- RECORD EXTRACTS:
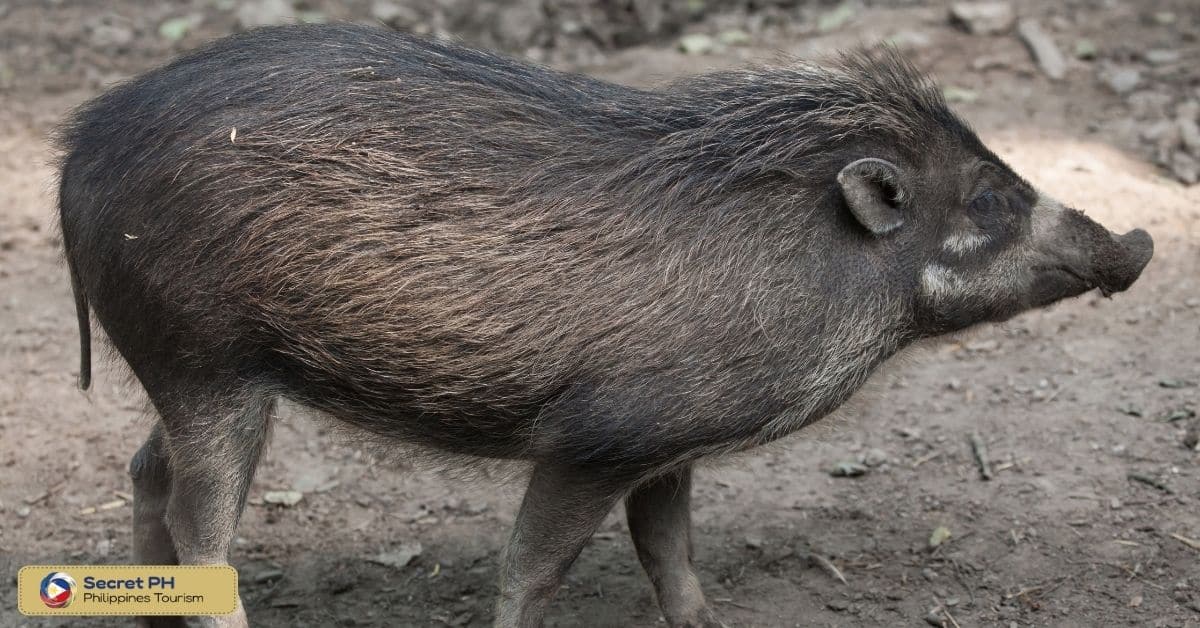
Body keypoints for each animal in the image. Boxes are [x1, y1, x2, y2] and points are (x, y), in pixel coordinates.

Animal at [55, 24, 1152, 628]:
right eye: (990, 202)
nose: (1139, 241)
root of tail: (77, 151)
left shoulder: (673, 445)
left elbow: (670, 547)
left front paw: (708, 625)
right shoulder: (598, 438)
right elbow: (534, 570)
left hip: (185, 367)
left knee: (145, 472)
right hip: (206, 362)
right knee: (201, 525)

...

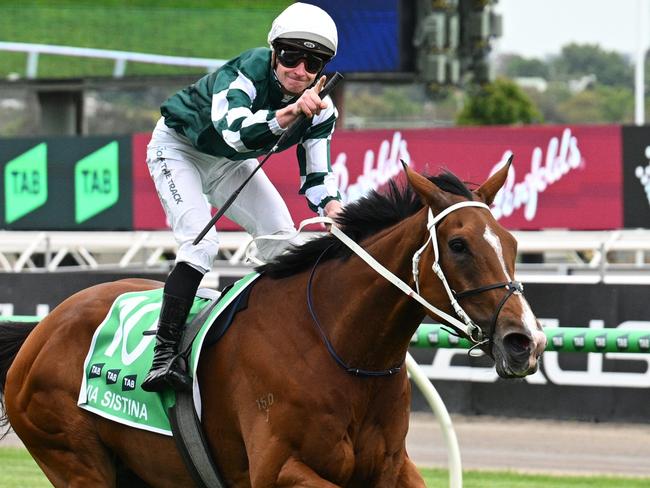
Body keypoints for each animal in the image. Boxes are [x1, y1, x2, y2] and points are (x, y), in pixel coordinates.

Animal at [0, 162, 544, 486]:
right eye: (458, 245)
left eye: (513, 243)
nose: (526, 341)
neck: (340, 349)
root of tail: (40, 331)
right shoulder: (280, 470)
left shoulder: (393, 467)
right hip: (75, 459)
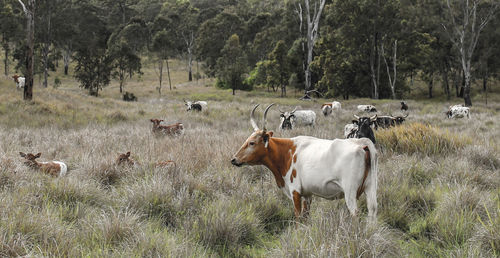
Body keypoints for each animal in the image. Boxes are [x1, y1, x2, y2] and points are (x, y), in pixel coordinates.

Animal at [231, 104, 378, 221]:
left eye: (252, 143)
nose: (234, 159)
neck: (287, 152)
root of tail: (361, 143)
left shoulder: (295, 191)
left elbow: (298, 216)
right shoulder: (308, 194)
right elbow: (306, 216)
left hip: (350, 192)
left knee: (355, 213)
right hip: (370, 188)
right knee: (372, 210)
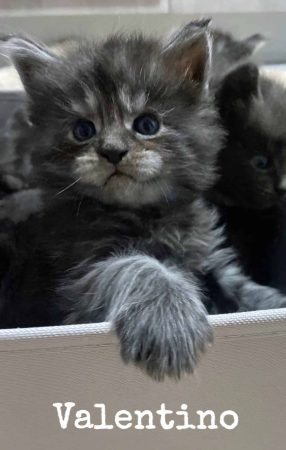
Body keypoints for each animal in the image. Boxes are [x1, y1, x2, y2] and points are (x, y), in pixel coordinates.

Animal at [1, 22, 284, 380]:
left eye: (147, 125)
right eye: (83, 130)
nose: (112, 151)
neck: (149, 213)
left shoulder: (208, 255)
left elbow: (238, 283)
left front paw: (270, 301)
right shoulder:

* * *

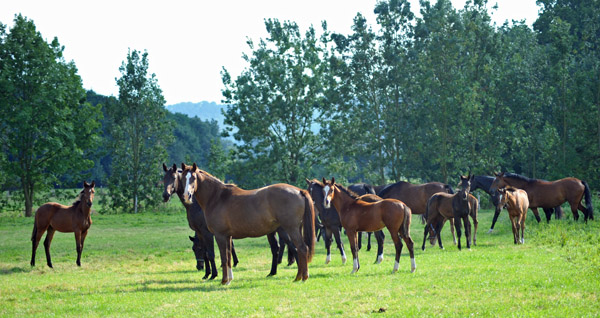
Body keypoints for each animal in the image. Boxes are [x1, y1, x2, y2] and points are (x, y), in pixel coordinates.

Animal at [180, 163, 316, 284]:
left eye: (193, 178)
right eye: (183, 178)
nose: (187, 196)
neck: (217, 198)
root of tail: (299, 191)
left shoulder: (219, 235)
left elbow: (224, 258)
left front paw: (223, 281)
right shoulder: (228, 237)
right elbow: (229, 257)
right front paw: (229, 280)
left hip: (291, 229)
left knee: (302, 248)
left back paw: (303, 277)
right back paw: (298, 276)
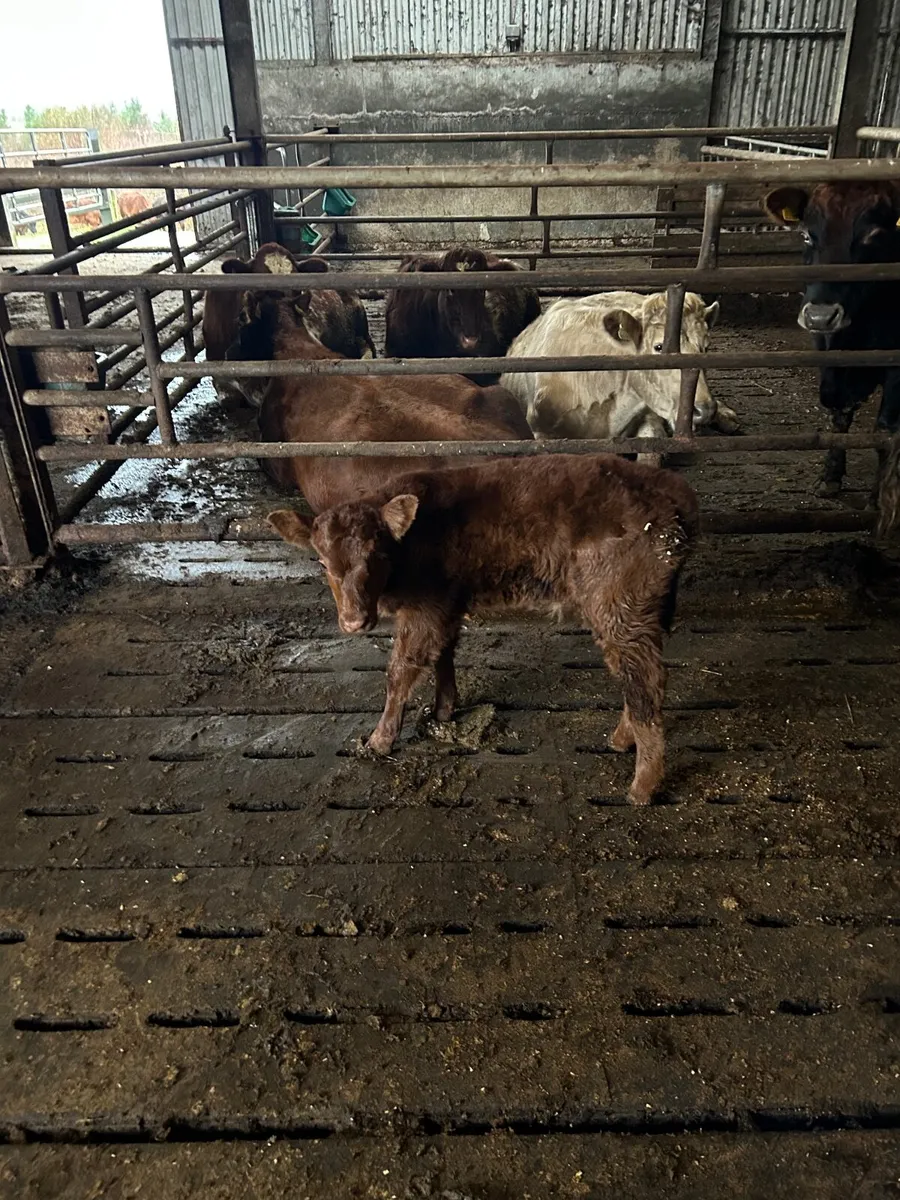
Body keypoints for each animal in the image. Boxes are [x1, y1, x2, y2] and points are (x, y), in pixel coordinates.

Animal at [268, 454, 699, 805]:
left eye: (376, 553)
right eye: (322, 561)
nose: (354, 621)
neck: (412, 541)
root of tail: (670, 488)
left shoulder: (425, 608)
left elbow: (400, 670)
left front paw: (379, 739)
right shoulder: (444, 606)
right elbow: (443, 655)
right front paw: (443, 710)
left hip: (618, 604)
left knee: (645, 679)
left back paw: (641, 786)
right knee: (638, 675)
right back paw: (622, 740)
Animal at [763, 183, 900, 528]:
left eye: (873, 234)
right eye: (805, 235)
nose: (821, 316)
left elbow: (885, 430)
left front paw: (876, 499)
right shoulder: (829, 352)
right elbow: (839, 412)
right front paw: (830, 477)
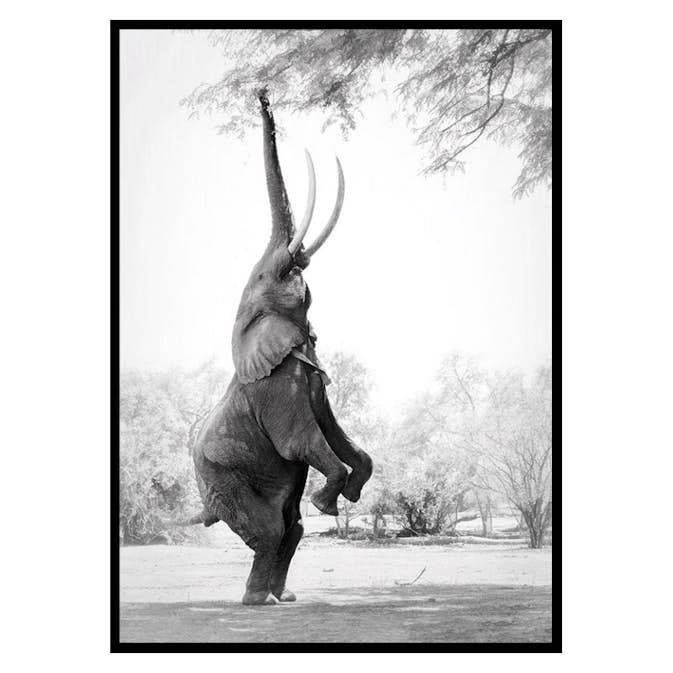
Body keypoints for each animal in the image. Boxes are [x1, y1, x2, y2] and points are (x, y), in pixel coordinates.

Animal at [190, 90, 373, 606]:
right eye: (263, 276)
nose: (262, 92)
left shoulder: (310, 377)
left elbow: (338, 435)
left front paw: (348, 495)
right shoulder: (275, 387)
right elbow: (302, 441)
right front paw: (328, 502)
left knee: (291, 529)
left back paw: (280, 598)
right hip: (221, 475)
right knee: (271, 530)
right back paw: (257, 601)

- PROBLEM:
From the records above, reproduce exactly the lines from the one with "right shoulder: (275, 387)" to the one with "right back paw: (257, 601)", both included, and no others.

- TASK RESPONSE:
right shoulder: (275, 387)
right elbow: (302, 441)
right front paw: (328, 502)
left knee: (291, 529)
left back paw: (280, 598)
right hip: (221, 475)
right knee: (271, 530)
right back paw: (257, 601)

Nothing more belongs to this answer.